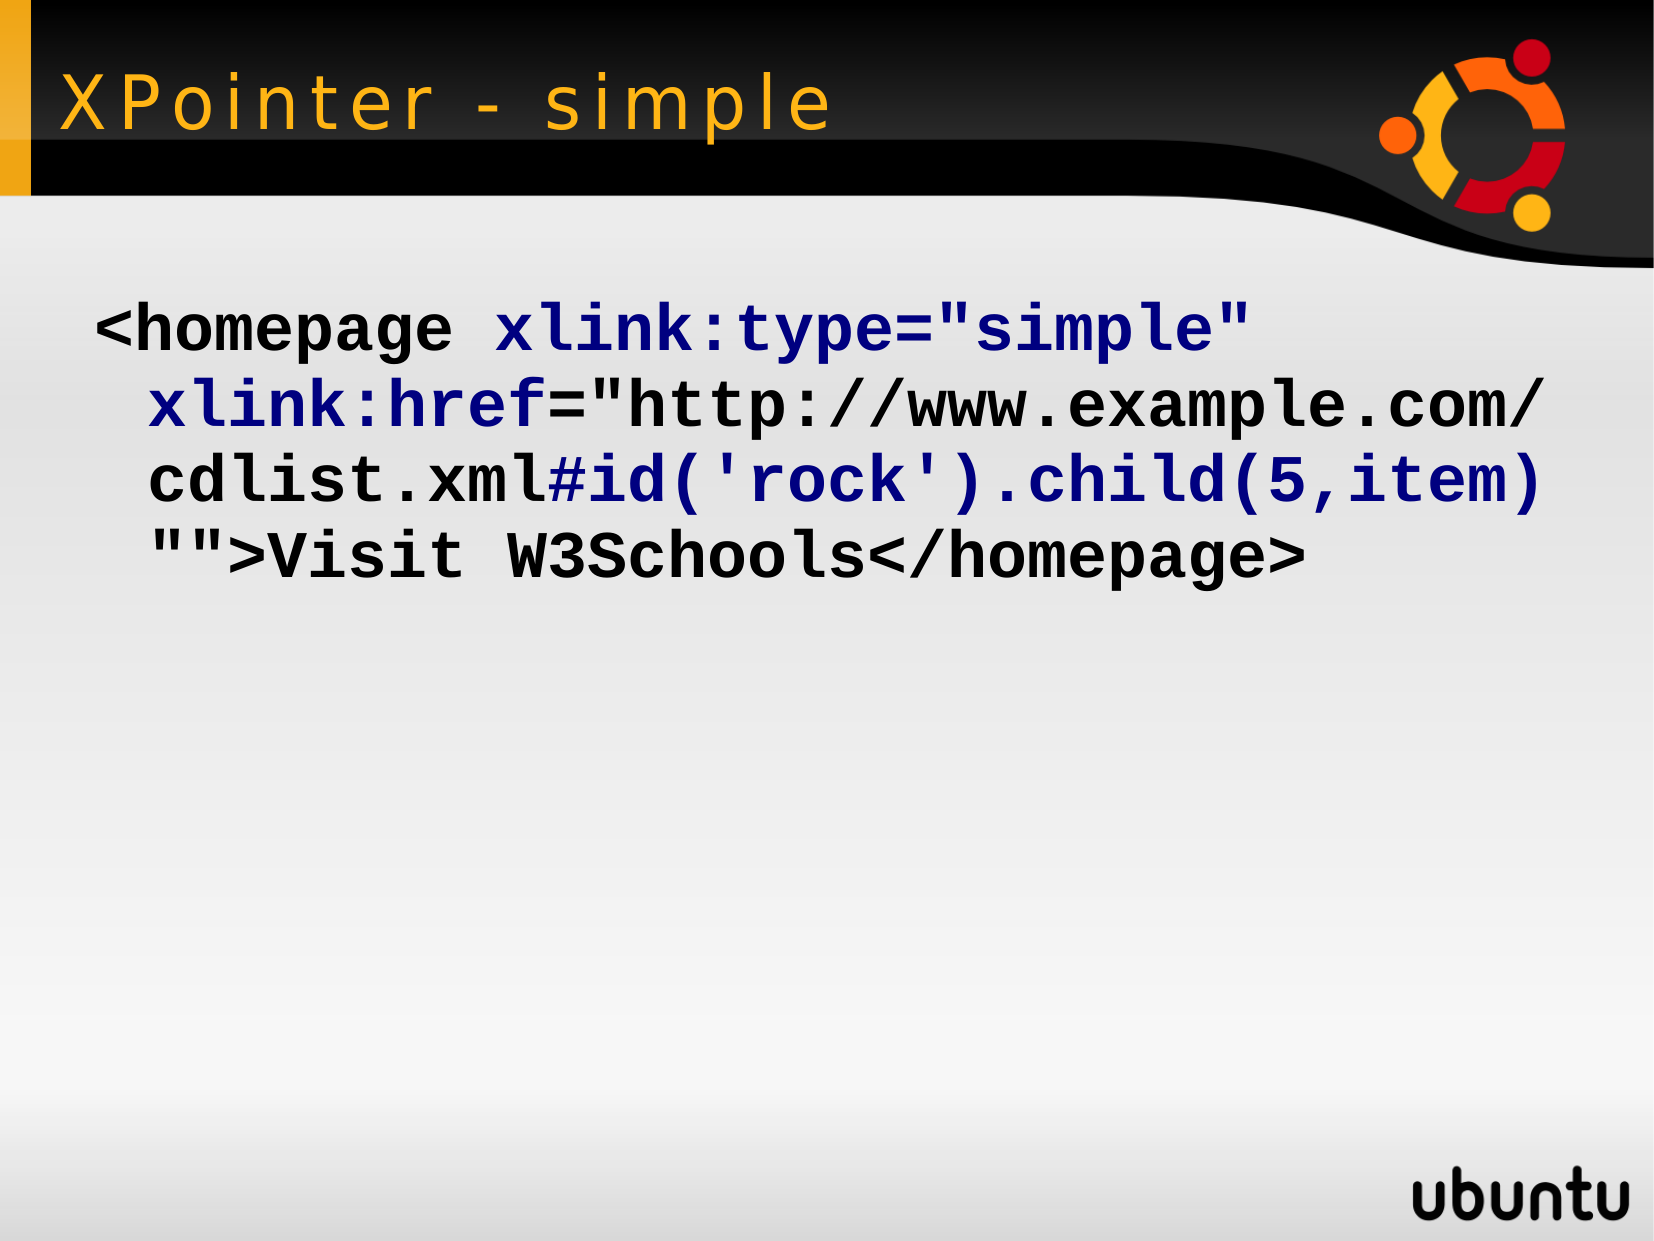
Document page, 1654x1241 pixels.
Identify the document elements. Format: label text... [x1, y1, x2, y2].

title XPointer - simple [59, 29, 1270, 178]
picture [0, 0, 1654, 1241]
list <homepage xlink:type="simple" xlink:href="http://www.example.com/cdlist.xml#id('rock').child(5,item)"">Visit W3Schools</homepage> [76, 295, 1565, 1114]
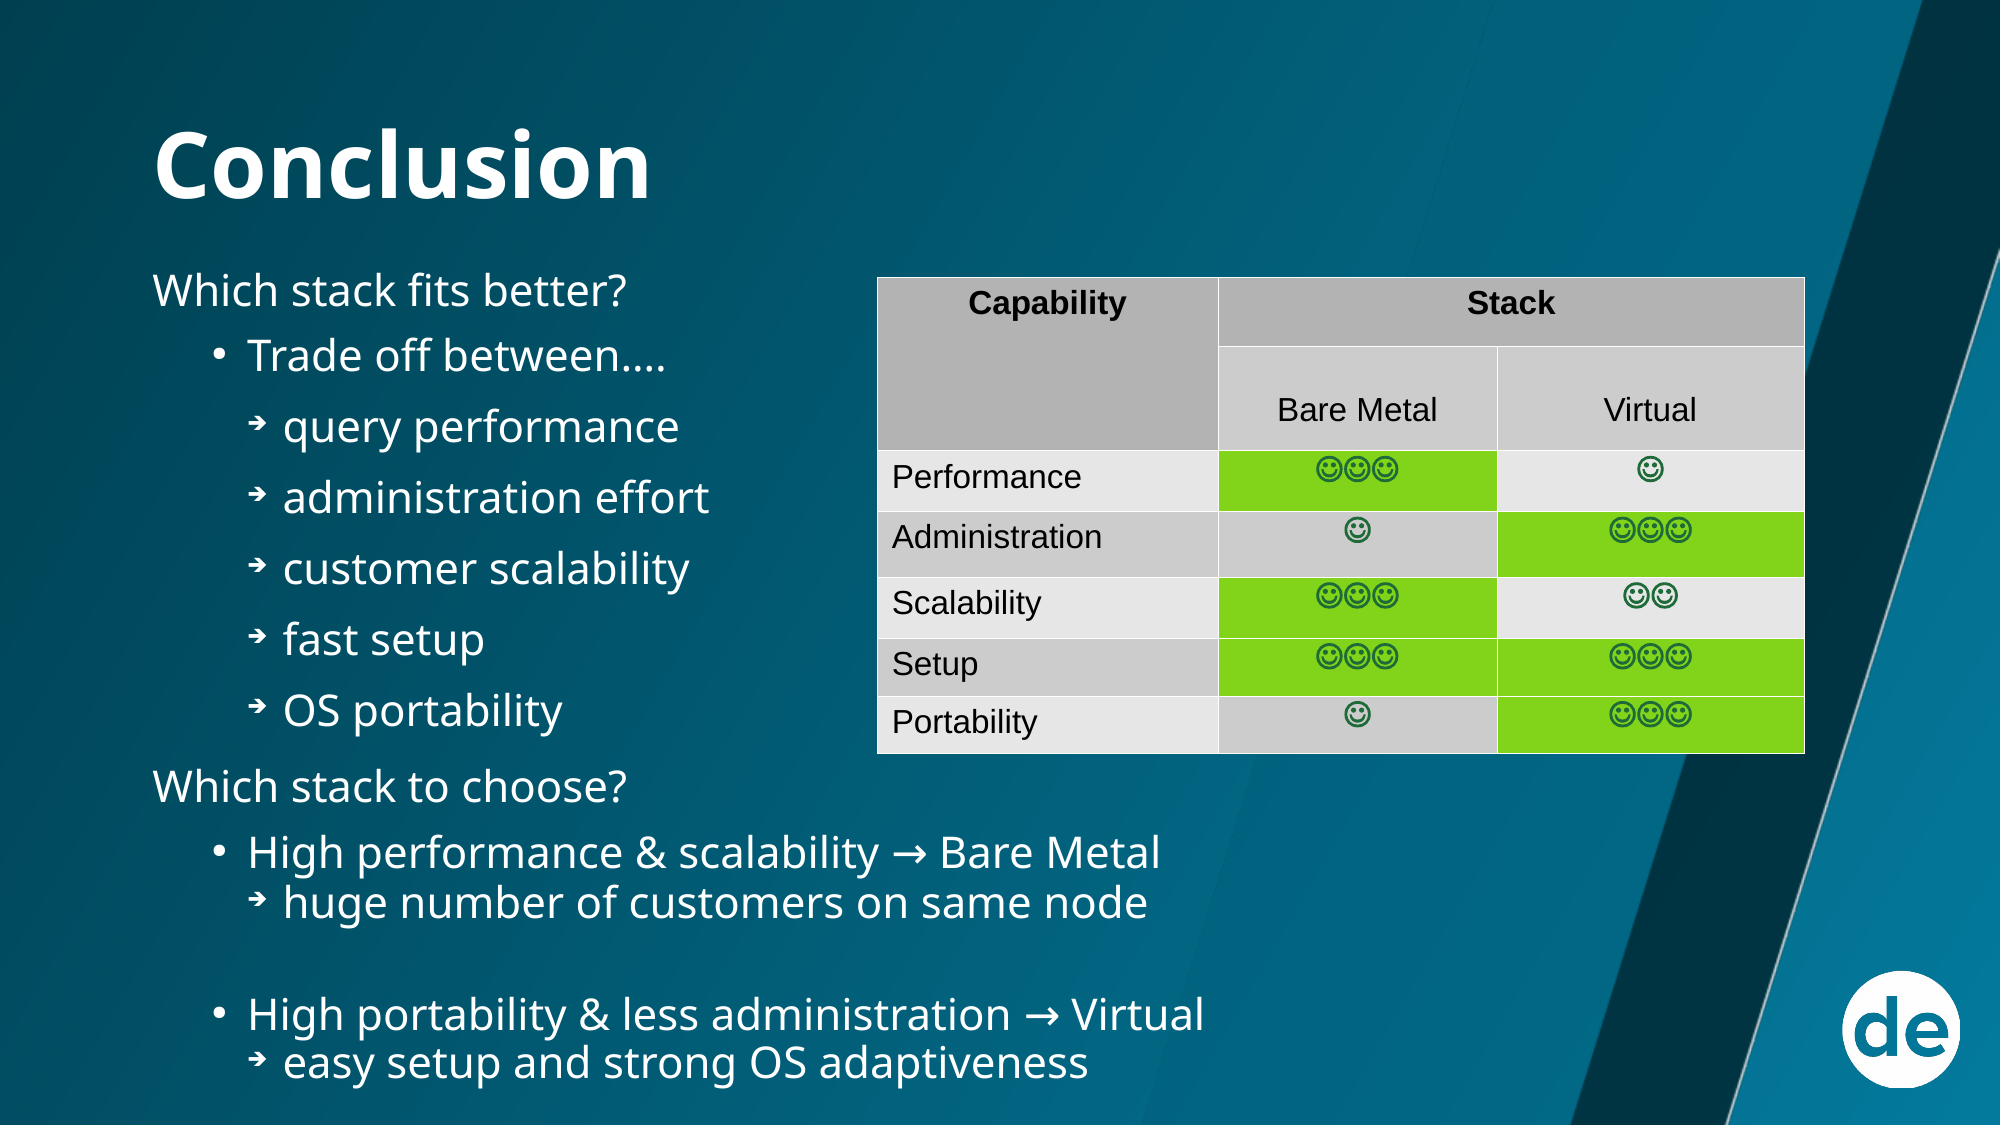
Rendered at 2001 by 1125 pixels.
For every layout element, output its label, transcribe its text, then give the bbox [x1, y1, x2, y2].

● **What is expected**
Output every text line of the two items above exactly as it appears, leaving out the pictures.

● **Problem solution**
Document page, 1654x1241 pixels.
Identify the document elements. Format: label text... [x1, y1, x2, y2].

title XPointer - simple [59, 29, 1270, 178]
picture [0, 0, 1654, 1241]
list <homepage xlink:type="simple" xlink:href="http://www.example.com/cdlist.xml#id('rock').child(5,item)"">Visit W3Schools</homepage> [76, 295, 1565, 1114]
Rendered at 2001 by 1125 pixels.
For every layout element, output its label, transcribe its text, then give the bbox [x1, y1, x2, y2].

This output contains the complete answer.